# Dataset extract start

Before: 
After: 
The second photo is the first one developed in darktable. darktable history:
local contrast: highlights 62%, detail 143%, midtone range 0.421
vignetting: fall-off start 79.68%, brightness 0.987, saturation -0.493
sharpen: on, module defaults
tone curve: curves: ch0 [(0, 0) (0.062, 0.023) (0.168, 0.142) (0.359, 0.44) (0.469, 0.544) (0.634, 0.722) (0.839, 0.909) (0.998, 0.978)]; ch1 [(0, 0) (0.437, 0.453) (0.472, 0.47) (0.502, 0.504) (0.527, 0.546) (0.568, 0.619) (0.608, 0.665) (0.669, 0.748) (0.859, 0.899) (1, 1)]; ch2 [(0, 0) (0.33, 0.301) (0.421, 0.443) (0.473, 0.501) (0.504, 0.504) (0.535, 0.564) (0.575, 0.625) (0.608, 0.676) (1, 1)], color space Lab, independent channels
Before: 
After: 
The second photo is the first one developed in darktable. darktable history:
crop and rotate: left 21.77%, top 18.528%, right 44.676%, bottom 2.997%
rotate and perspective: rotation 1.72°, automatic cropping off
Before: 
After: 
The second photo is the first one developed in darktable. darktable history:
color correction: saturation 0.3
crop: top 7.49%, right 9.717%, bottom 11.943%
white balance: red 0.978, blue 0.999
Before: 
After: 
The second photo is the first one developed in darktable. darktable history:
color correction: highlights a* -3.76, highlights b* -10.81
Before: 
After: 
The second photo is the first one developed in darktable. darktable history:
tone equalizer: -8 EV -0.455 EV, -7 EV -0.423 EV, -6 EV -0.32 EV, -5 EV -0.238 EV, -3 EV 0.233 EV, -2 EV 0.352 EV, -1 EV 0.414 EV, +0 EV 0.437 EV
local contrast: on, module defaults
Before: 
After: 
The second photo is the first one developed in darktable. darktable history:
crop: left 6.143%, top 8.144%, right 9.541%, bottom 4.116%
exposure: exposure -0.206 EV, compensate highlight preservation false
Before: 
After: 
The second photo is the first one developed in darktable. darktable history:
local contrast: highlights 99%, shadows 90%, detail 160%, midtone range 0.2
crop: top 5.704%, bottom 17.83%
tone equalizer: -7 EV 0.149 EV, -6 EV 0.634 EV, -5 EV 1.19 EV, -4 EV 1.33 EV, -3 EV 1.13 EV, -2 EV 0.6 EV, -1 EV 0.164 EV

# Dataset extract end

What is required:
Can you lay out the stretch from the start of the entries through the line containing "sharpen: on, module defaults" as a Markdown table with the columns Row and Line, one numbered row per line and any blank lines skipped?

Result:
| Row | Line |
|---|---|
| 1 | Before:  |
| 2 | After:  |
| 3 | The second photo is the first one developed in darktable. darktable history: |
| 4 | local contrast: highlights 62%, detail 143%, midtone range 0.421 |
| 5 | vignetting: fall-off start 79.68%, brightness 0.987, saturation -0.493 |
| 6 | sharpen: on, module defaults |